ERISA Class Action Defense Cases–Lanfear v. Home Depot: Eleventh Circuit Reverses Dismissal Of ERISA Class Action Holding District Court Had Subject-Matter Jurisdiction Because Class Action Sought Benefits Not Damages

Aug 7, 2008 | By: Michael J. Hassen

Class Action Complaint for Breach of Fiduciary Duty Regarding the Diminution of Value of a Defined Contribution Retirement Plan States a Claim for Benefits under ERISA Eleventh Circuit Holds, Requiring Reversal of District Court Dismissal of ERISA Class Action

Plaintiffs filed a class action against their former employer, Home Depot, and certain of its officers and directors, alleging breach of fiduciary duty under ERISA (Employee Retirement Income Security Act of 1974); the class action complaint alleged that plaintiffs received benefit payments under a defined contribution retirement plan, but “that the payment were less than they should have been” because defendants had engaged in conduct that “artificially inflated the value of Home Depot stock.” Lanfear v. Home Depot, Inc., ___ F.3d ___ (11th Cir. July 31, 2008) [Slip Opn., at 1, 4]. Defense attorneys moved to dismiss the class action claim for lack of subject-matter jurisdiction because (1) the class action sought “damages,” not “benefits,” and (2) plaintiffs were not “participants” entitled to sue for breach of fiduciary duty. Id., at 1. The district court agreed and dismissed the class action complaint, id. Additionally, none of the class action plaintiffs pursued administrative remedies before filing the complaint, id., at 5; accordingly, the federal court alternatively concluded that plaintiffs failed to exhaust their administrative remedies, id., at 2, but the court did not rule on the impact of that failure on the class action complaint – specifically, “the district court did not decide whether it should dismiss the complaint without prejudice on that ground or stay the action to allow the former employees to pursue their administrative remedies,” id., at 2-3. The Eleventh Circuit affirmed in part, reversed in part, and remanded the class action for further consideration by the district court.

The class action presented an issue of first impression in the Eleventh Circuit: “whether a complaint for breach of fiduciary duty regarding the diminution of value of a defined contribution retirement plan states a claim for benefits under [ERISA].” Lanfear, at 1. The Circuit Court explained that participant payments under a defined benefits plan are not affected by the value of the plan’s assets; however, participant payments under a defined contributions plan are so affected because “[t]he participant is entitled to the value of the assets in his account, whatever that value may be.” Id., at 4. According to the class action complaint, “Home Depot violated its fiduciary duty by allowing the plan to invest in Home Depot stock even though corporate officials were backdating stock options and making fraudulent transactions, which artificially inflated the value of Home Depot stock.” Id.

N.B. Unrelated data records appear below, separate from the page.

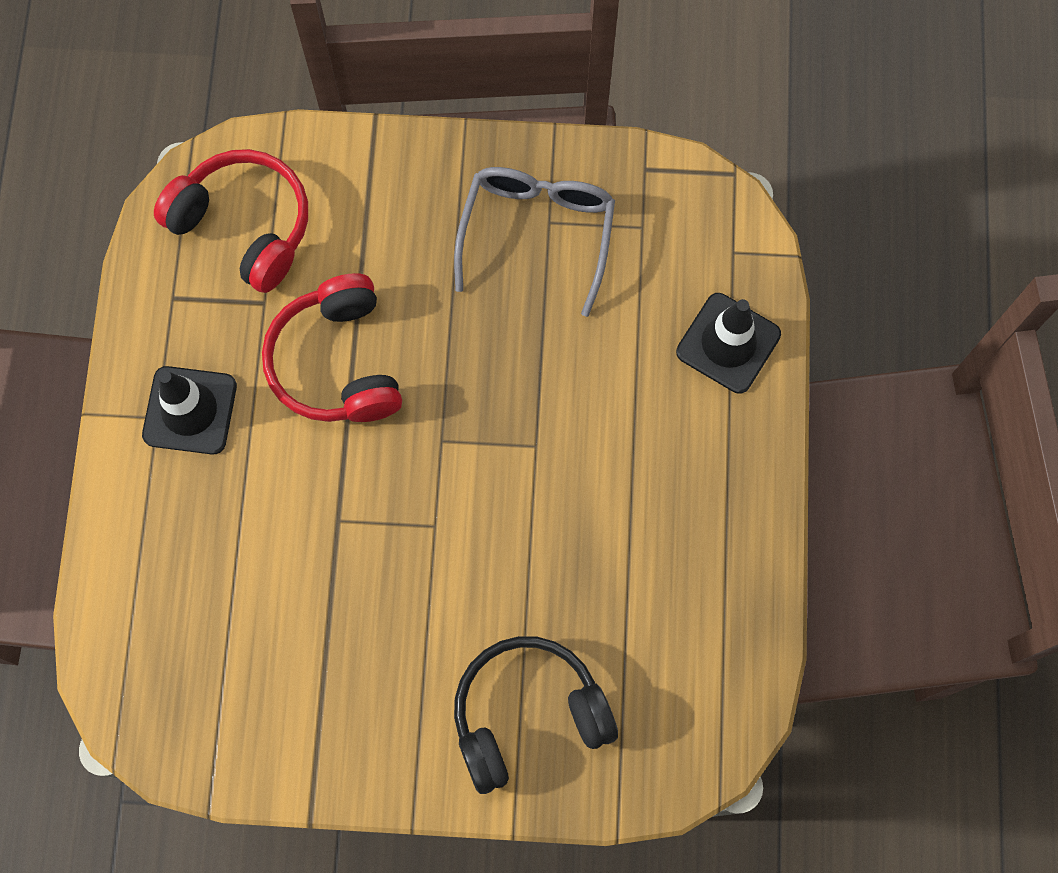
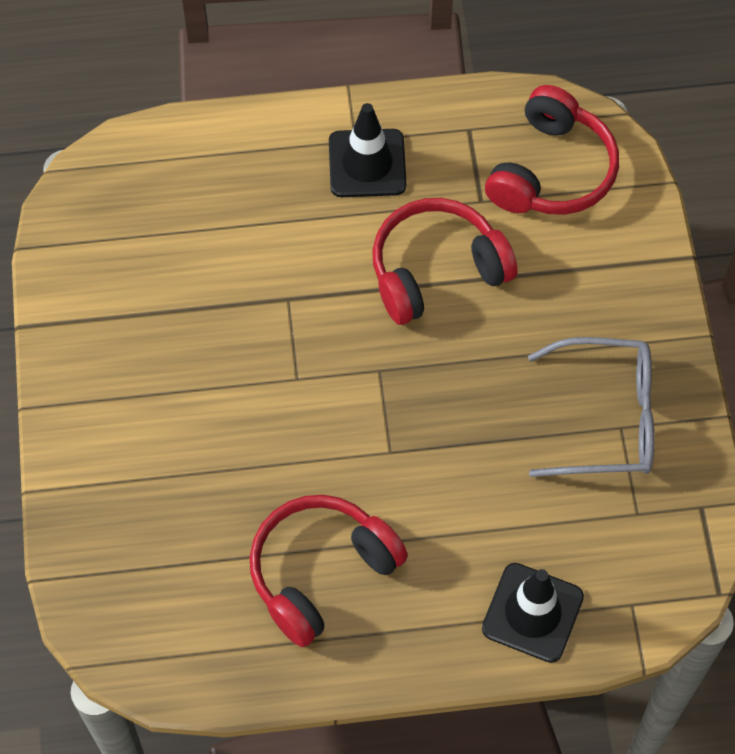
camera: 80 degrees right, 10 degrees down
(528, 714) = (134, 486): black headphones -> none
(655, 536) = (321, 572): none -> red headphones

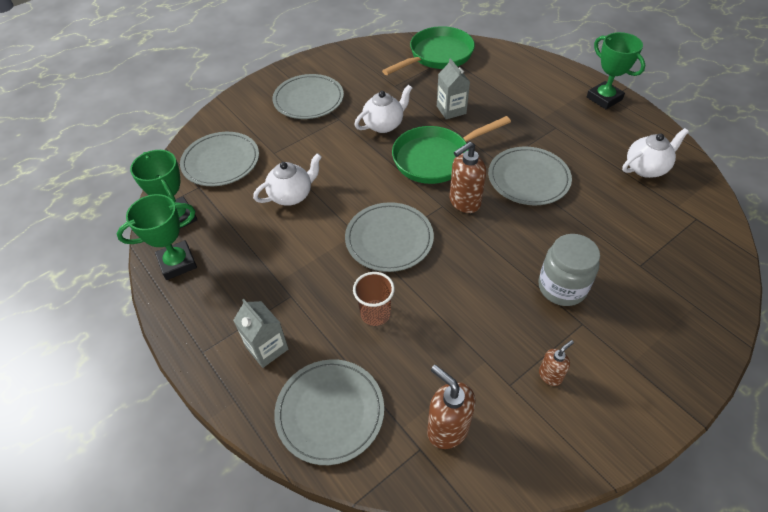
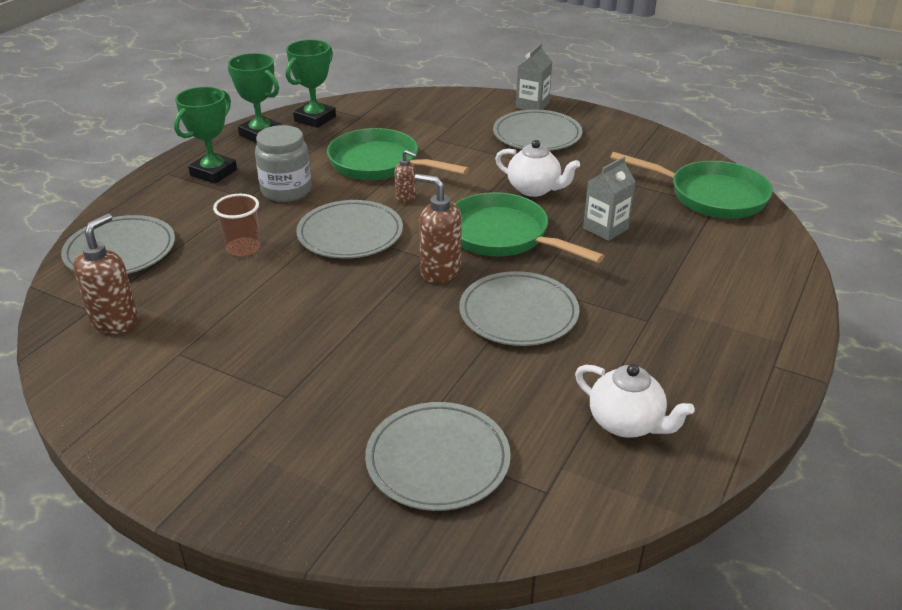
camera: 65 degrees right, 15 degrees down
(221, 162) = (402, 117): grey plate -> grey plate (438, 460)
(267, 348) = (181, 201): grey carton -> grey carton (532, 105)
(291, 195) = (379, 164): white teapot -> green pan
(550, 375) = (200, 381): brown soap dispenser -> brown soap dispenser (406, 198)
(562, 287) = (338, 371): grey jar -> grey jar (286, 190)
(604, 98) = (765, 358): green trophy -> green trophy (214, 172)

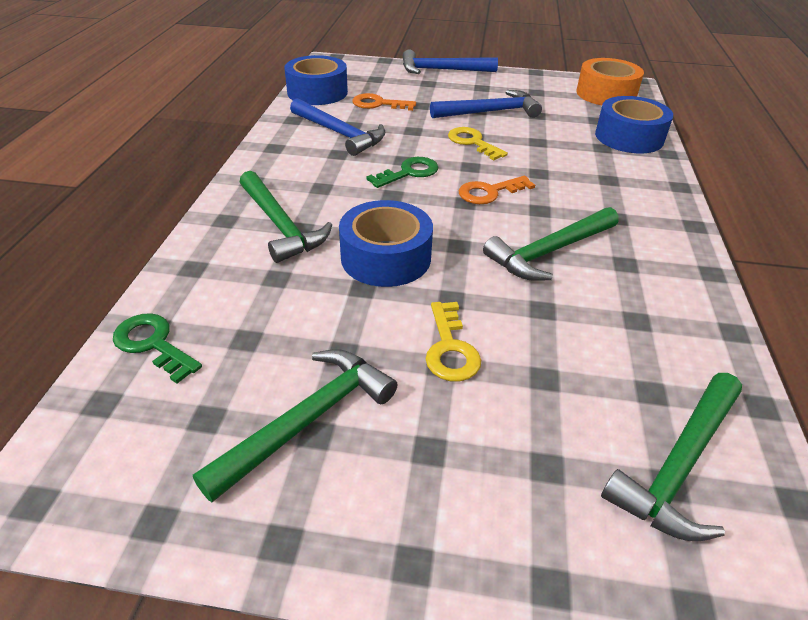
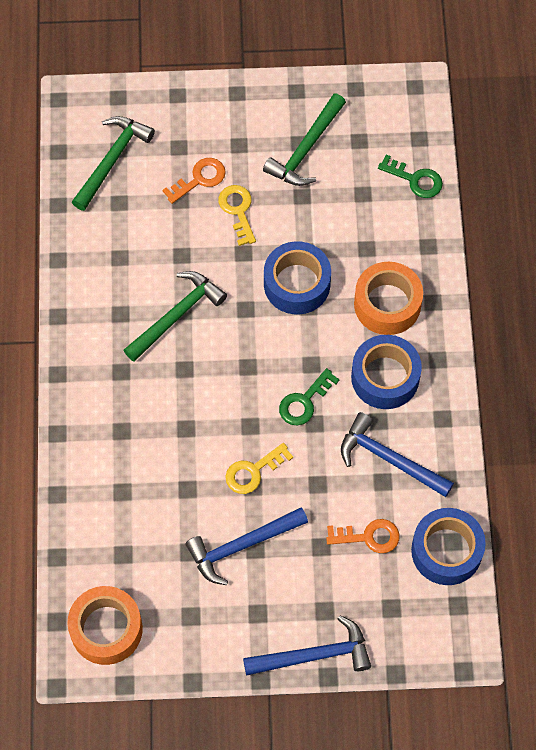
camera: 170 degrees right, 25 degrees up
(280, 225) = (387, 304): green hammer -> orange tape
(472, 142) = (253, 471): yellow key -> yellow key turned 105 degrees clockwise
(489, 192) = (228, 385): orange key -> orange key (199, 179)
(629, 137) = (92, 520): blue tape -> blue tape (385, 377)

The complaint sought to restore to the plan the losses allegedly suffered as a result of this conduct. Id., at 4-5.

The Eleventh Circuit began its analysis by observing that, under existing circuit authority, so long as plaintiffs have a “plausible” argument in support of their claim of fiduciary status, whether that fiduciary status exists goes to the merits of the case, not to subject-matter jurisdiction. Lanfear, at 7-8 (citation omitted). Because the class action plaintiffs had a plausible argument for their entitlement to sue for breach of fiduciary duty, the district court erred in dismissing the class action for lack of subject-matter jurisdiction. Id., at 8. The Circuit Court also held that plaintiffs were “participants” under ERISA because the class action complaint sought benefits, not damages. Id. But this determination turned on whether plaintiffs “have a colorable claim to vested benefits,” id., at 9, which itself turned on “the distinction between benefits and damages” because ERISA permits the recovery of benefits but does not permit the recovery of damages, id., at 9-10.

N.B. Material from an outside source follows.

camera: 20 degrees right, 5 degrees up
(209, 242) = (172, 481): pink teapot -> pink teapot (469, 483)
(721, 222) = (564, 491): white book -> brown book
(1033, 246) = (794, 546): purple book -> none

On this point, the district court had concluded – based on a Fifth Circuit case – that the class action complaint sought damages because it “did not seek a readily ascertainable amount that would directly effect a payment to the plaintiffs.” Lanfear, at 10. The Eleventh Circuit disagreed, noting that “[t]he Third, Sixth and Seventh Circuits have rejected the reasoning of the Fifth Circuit,” id., and agreeing with those sister circuits that “[a] complaint for the decrease in value of a defined contribution account due to a breach of fiduciary duty is not for damages because it is limited to the difference between the benefits actually received and the benefits that would have been received if the plan management had fulfilled its statutory obligations,” id., at 11. The Circuit Court held, therefore, that plaintiffs qualified as “participants” because their class action complaint sought benefits, not damages. Id.

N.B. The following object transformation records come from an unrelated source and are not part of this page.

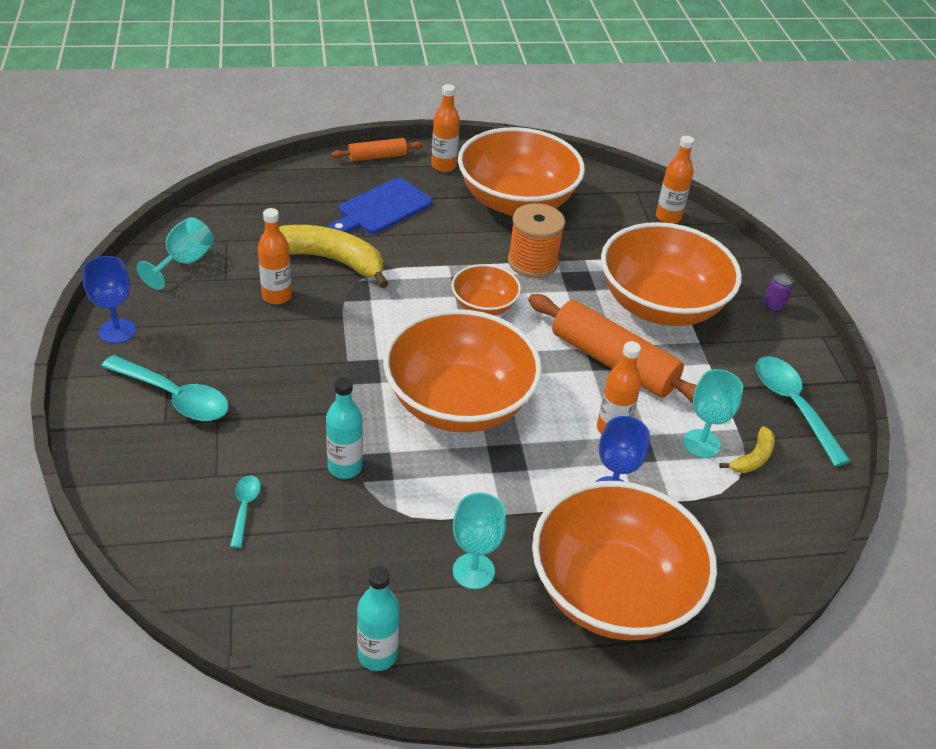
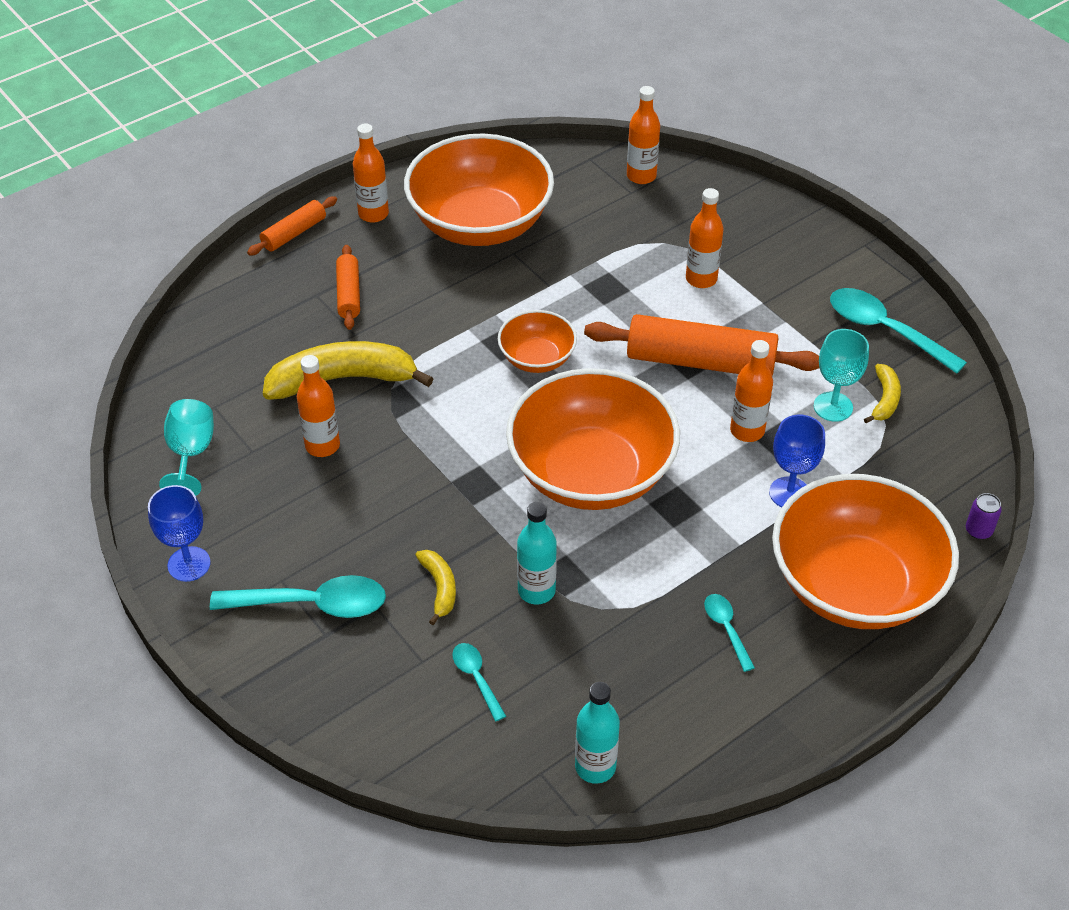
camera: 25 degrees left, 5 degrees up
(274, 430) = (439, 588): none -> yellow banana
(377, 654) = (702, 746): turquoise bottle -> turquoise bottle (595, 766)
(382, 208) = (349, 294): blue cutting board -> orange rolling pin
(473, 571) = (726, 628): turquoise goblet -> turquoise spoon
(532, 262) = (548, 287): orange spool -> none
(660, 305) = (701, 279): orange bowl -> orange bottle
(773, 306) = (802, 232): purple can -> purple can (978, 530)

However, the Eleventh Circuit agreed with the district court that plaintiffs had failed to exhaust their administrative remedies, and that they were required to do so. See Lanfear, at 12-16. But the district court failed to address the impact of this failure, id., at 16-17. Accordingly, the Circuit Court remanded the class action to the district for a determination, in the first instance, of whether to dismiss the complaint without prejudice, or to stay the class action while plaintiffs pursued their administrative remedies. Id., at 16-17.